On a trip late last year to the neighboring countries of Ghana and Togo, in West Africa, I had the privilege of hearing moving testimonies of spiritual renewal from the many men and women I met. While driving a group of us back to our hotel one night, Rodger, a joyful Togolese man, told me in his native French about an experience he had almost two decades ago, which seems indelibly etched in his mind. Briefly, Rodger grew up in a modest village far from Lomé, the capital of Togo. His large family had few resources and his life-prospects appeared dim. One day, in the early-morning hours, he came across a radio program in French that he had never heard before: Le Héraut de la Science Chrétienne, a shortwave broadcast from Boston of The Herald of Christian Science. What Rodger heard about God and his relationship to divine Love was an eye-opener, and, for him, closed the door forever on poverty.

Mary Baker Eddy, who established the Herald in 1903, wrote, “When the heart speaks, however simple the words, its language is always acceptable to those who have hearts” (Miscellaneous Writings 1883–1896, p. 262).
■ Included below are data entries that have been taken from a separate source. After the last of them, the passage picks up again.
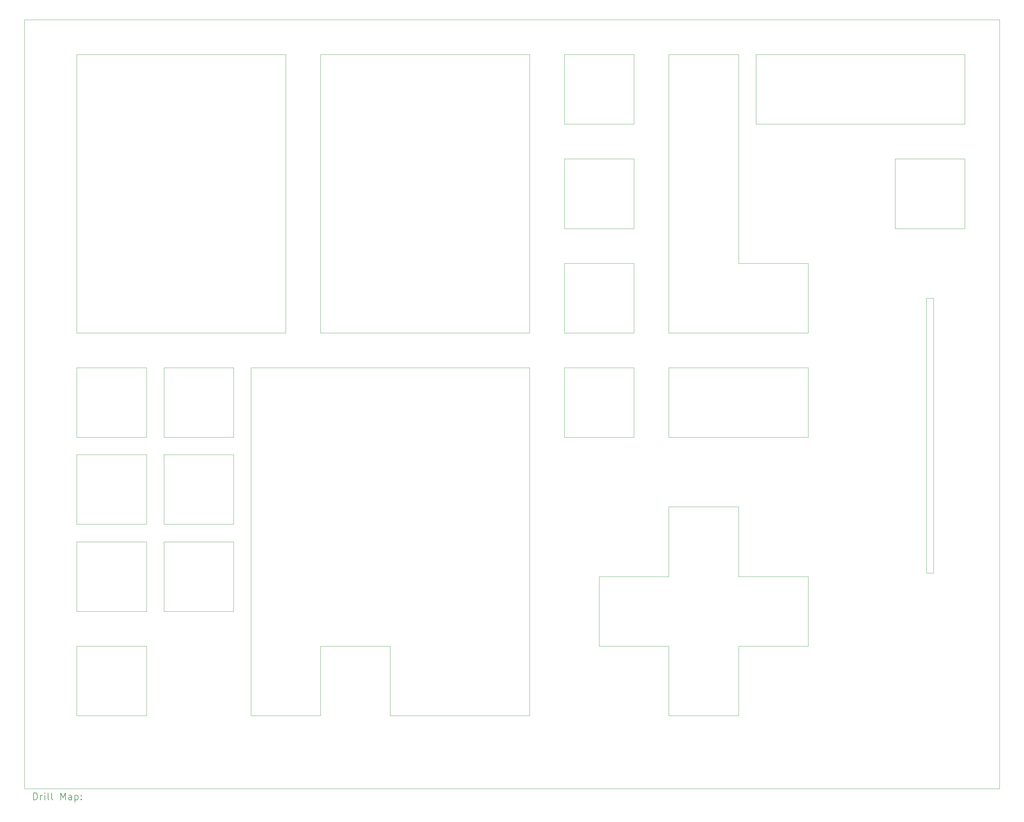
<source format=gbr>
%TF.GenerationSoftware,KiCad,Pcbnew,7.0.5*%
%TF.CreationDate,2023-09-10T17:58:06+02:00*%
%TF.ProjectId,CMD_Board_cover,434d445f-426f-4617-9264-5f636f766572,rev?*%
%TF.SameCoordinates,Original*%
%TF.FileFunction,Drillmap*%
%TF.FilePolarity,Positive*%
%FSLAX45Y45*%
G04 Gerber Fmt 4.5, Leading zero omitted, Abs format (unit mm)*
G04 Created by KiCad (PCBNEW 7.0.5) date 2023-09-10 17:58:06*
%MOMM*%
%LPD*%
G01*
G04 APERTURE LIST*
%ADD10C,0.100000*%
%ADD11C,0.200000*%
G04 APERTURE END LIST*
D10*
X23500000Y-3400000D02*
X25500000Y-3400000D01*
X25500000Y-5400000D01*
X23500000Y-5400000D01*
X23500000Y-3400000D01*
X9500000Y-12400000D02*
X11500000Y-12400000D01*
X11500000Y-14400000D01*
X9500000Y-14400000D01*
X9500000Y-12400000D01*
X24500000Y-18400000D02*
X24500000Y-20400000D01*
X28500000Y-9400000D02*
X28500000Y-3400000D01*
X16500000Y-22400000D02*
X14500000Y-22400000D01*
X16500000Y-20400000D02*
X16500000Y-22400000D01*
X30500000Y-20400000D02*
X30500000Y-18400000D01*
X28500000Y-18400000D02*
X28500000Y-16400000D01*
X28500000Y-20400000D02*
X30500000Y-20400000D01*
X33000000Y-6400000D02*
X35000000Y-6400000D01*
X35000000Y-8400000D01*
X33000000Y-8400000D01*
X33000000Y-6400000D01*
X28500000Y-22400000D02*
X28500000Y-20400000D01*
X26500000Y-22400000D02*
X28500000Y-22400000D01*
X18500000Y-22400000D02*
X18500000Y-20400000D01*
X18500000Y-20400000D02*
X16500000Y-20400000D01*
X24500000Y-20400000D02*
X26500000Y-20400000D01*
X23500000Y-6400000D02*
X25500000Y-6400000D01*
X25500000Y-8400000D01*
X23500000Y-8400000D01*
X23500000Y-6400000D01*
X9500000Y-14900000D02*
X11500000Y-14900000D01*
X11500000Y-16900000D01*
X9500000Y-16900000D01*
X9500000Y-14900000D01*
X9500000Y-17400000D02*
X11500000Y-17400000D01*
X11500000Y-19400000D01*
X9500000Y-19400000D01*
X9500000Y-17400000D01*
X23500000Y-12400000D02*
X25500000Y-12400000D01*
X25500000Y-14400000D01*
X23500000Y-14400000D01*
X23500000Y-12400000D01*
X23500000Y-9400000D02*
X25500000Y-9400000D01*
X25500000Y-11400000D01*
X23500000Y-11400000D01*
X23500000Y-9400000D01*
X30500000Y-11400000D02*
X30500000Y-9400000D01*
X14500000Y-12400000D02*
X22500000Y-12400000D01*
X14500000Y-22400000D02*
X14500000Y-12400000D01*
X12000000Y-14900000D02*
X14000000Y-14900000D01*
X14000000Y-16900000D01*
X12000000Y-16900000D01*
X12000000Y-14900000D01*
X8000000Y-2400000D02*
X36000000Y-2400000D01*
X36000000Y-24500000D01*
X8000000Y-24500000D01*
X8000000Y-2400000D01*
X28500000Y-3400000D02*
X26500000Y-3400000D01*
X30500000Y-9400000D02*
X28500000Y-9400000D01*
X22500000Y-22400000D02*
X18500000Y-22400000D01*
X26500000Y-20400000D02*
X26500000Y-22400000D01*
X26500000Y-11400000D02*
X30500000Y-11400000D01*
X12000000Y-12400000D02*
X14000000Y-12400000D01*
X14000000Y-14400000D01*
X12000000Y-14400000D01*
X12000000Y-12400000D01*
X30500000Y-18400000D02*
X28500000Y-18400000D01*
X9500000Y-20400000D02*
X11500000Y-20400000D01*
X11500000Y-22400000D01*
X9500000Y-22400000D01*
X9500000Y-20400000D01*
X26500000Y-12400000D02*
X30500000Y-12400000D01*
X30500000Y-14400000D01*
X26500000Y-14400000D01*
X26500000Y-12400000D01*
X22500000Y-12400000D02*
X22500000Y-22400000D01*
X16500000Y-3400000D02*
X22500000Y-3400000D01*
X22500000Y-11400000D01*
X16500000Y-11400000D01*
X16500000Y-3400000D01*
X26500000Y-3400000D02*
X26500000Y-11400000D01*
X26500000Y-18400000D02*
X24500000Y-18400000D01*
X29000000Y-3400000D02*
X35000000Y-3400000D01*
X35000000Y-5400000D01*
X29000000Y-5400000D01*
X29000000Y-3400000D01*
X12000000Y-17400000D02*
X14000000Y-17400000D01*
X14000000Y-19400000D01*
X12000000Y-19400000D01*
X12000000Y-17400000D01*
X9500000Y-3400000D02*
X15500000Y-3400000D01*
X15500000Y-11400000D01*
X9500000Y-11400000D01*
X9500000Y-3400000D01*
X26500000Y-16400000D02*
X26500000Y-18400000D01*
X28500000Y-16400000D02*
X26500000Y-16400000D01*
X33900000Y-10400000D02*
X34100000Y-10400000D01*
X34100000Y-18300000D01*
X33900000Y-18300000D01*
X33900000Y-10400000D01*
D11*
X8255777Y-24816484D02*
X8255777Y-24616484D01*
X8255777Y-24616484D02*
X8303396Y-24616484D01*
X8303396Y-24616484D02*
X8331967Y-24626008D01*
X8331967Y-24626008D02*
X8351015Y-24645055D01*
X8351015Y-24645055D02*
X8360539Y-24664103D01*
X8360539Y-24664103D02*
X8370062Y-24702198D01*
X8370062Y-24702198D02*
X8370062Y-24730769D01*
X8370062Y-24730769D02*
X8360539Y-24768865D01*
X8360539Y-24768865D02*
X8351015Y-24787912D01*
X8351015Y-24787912D02*
X8331967Y-24806960D01*
X8331967Y-24806960D02*
X8303396Y-24816484D01*
X8303396Y-24816484D02*
X8255777Y-24816484D01*
X8455777Y-24816484D02*
X8455777Y-24683150D01*
X8455777Y-24721246D02*
X8465301Y-24702198D01*
X8465301Y-24702198D02*
X8474824Y-24692674D01*
X8474824Y-24692674D02*
X8493872Y-24683150D01*
X8493872Y-24683150D02*
X8512920Y-24683150D01*
X8579586Y-24816484D02*
X8579586Y-24683150D01*
X8579586Y-24616484D02*
X8570063Y-24626008D01*
X8570063Y-24626008D02*
X8579586Y-24635531D01*
X8579586Y-24635531D02*
X8589110Y-24626008D01*
X8589110Y-24626008D02*
X8579586Y-24616484D01*
X8579586Y-24616484D02*
X8579586Y-24635531D01*
X8703396Y-24816484D02*
X8684348Y-24806960D01*
X8684348Y-24806960D02*
X8674824Y-24787912D01*
X8674824Y-24787912D02*
X8674824Y-24616484D01*
X8808158Y-24816484D02*
X8789110Y-24806960D01*
X8789110Y-24806960D02*
X8779586Y-24787912D01*
X8779586Y-24787912D02*
X8779586Y-24616484D01*
X9036729Y-24816484D02*
X9036729Y-24616484D01*
X9036729Y-24616484D02*
X9103396Y-24759341D01*
X9103396Y-24759341D02*
X9170063Y-24616484D01*
X9170063Y-24616484D02*
X9170063Y-24816484D01*
X9351015Y-24816484D02*
X9351015Y-24711722D01*
X9351015Y-24711722D02*
X9341491Y-24692674D01*
X9341491Y-24692674D02*
X9322444Y-24683150D01*
X9322444Y-24683150D02*
X9284348Y-24683150D01*
X9284348Y-24683150D02*
X9265301Y-24692674D01*
X9351015Y-24806960D02*
X9331967Y-24816484D01*
X9331967Y-24816484D02*
X9284348Y-24816484D01*
X9284348Y-24816484D02*
X9265301Y-24806960D01*
X9265301Y-24806960D02*
X9255777Y-24787912D01*
X9255777Y-24787912D02*
X9255777Y-24768865D01*
X9255777Y-24768865D02*
X9265301Y-24749817D01*
X9265301Y-24749817D02*
X9284348Y-24740293D01*
X9284348Y-24740293D02*
X9331967Y-24740293D01*
X9331967Y-24740293D02*
X9351015Y-24730769D01*
X9446253Y-24683150D02*
X9446253Y-24883150D01*
X9446253Y-24692674D02*
X9465301Y-24683150D01*
X9465301Y-24683150D02*
X9503396Y-24683150D01*
X9503396Y-24683150D02*
X9522444Y-24692674D01*
X9522444Y-24692674D02*
X9531967Y-24702198D01*
X9531967Y-24702198D02*
X9541491Y-24721246D01*
X9541491Y-24721246D02*
X9541491Y-24778388D01*
X9541491Y-24778388D02*
X9531967Y-24797436D01*
X9531967Y-24797436D02*
X9522444Y-24806960D01*
X9522444Y-24806960D02*
X9503396Y-24816484D01*
X9503396Y-24816484D02*
X9465301Y-24816484D01*
X9465301Y-24816484D02*
X9446253Y-24806960D01*
X9627205Y-24797436D02*
X9636729Y-24806960D01*
X9636729Y-24806960D02*
X9627205Y-24816484D01*
X9627205Y-24816484D02*
X9617682Y-24806960D01*
X9617682Y-24806960D02*
X9627205Y-24797436D01*
X9627205Y-24797436D02*
X9627205Y-24816484D01*
X9627205Y-24692674D02*
X9636729Y-24702198D01*
X9636729Y-24702198D02*
X9627205Y-24711722D01*
X9627205Y-24711722D02*
X9617682Y-24702198D01*
X9617682Y-24702198D02*
X9627205Y-24692674D01*
X9627205Y-24692674D02*
X9627205Y-24711722D01*
M02*

</source>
As a result of this heart-to-heart communication across continents, Rodger’s life took on new light and hope. He began to study Christian Science and later took Primary class instruction, and for many years has been an active church member in Lomé. (To read Rodger Glokpor’s testimony in English go to http://journal.christianscience.com/blessings-of-love.)

As an editor for the Christian Science publications for two decades now, I’ve heard and read hundreds of accounts like Rodger’s from men, women, and children in villages and cities from Cuba to Cape Verde, and from those serving prison sentences in many countries, seemingly cut off from the world. Hundreds of these have been recorded for our Christian Science periodicals and translated from languages and dialects spoken on almost every continent. They are compelling proof that the persistent and persuasive “still, small voice” of Truth reaches the far corners of the earth to find those in need of comfort and healing. It “reaches over continent and ocean to the globe’s remotest bound,” says Mrs. Eddy in her textbook, Science and Health with Key to the Scriptures. “The inaudible voice of Truth is, to the human mind, ‘as when a lion roareth.’ It is heard in the desert and in dark places of fear” (p. 559).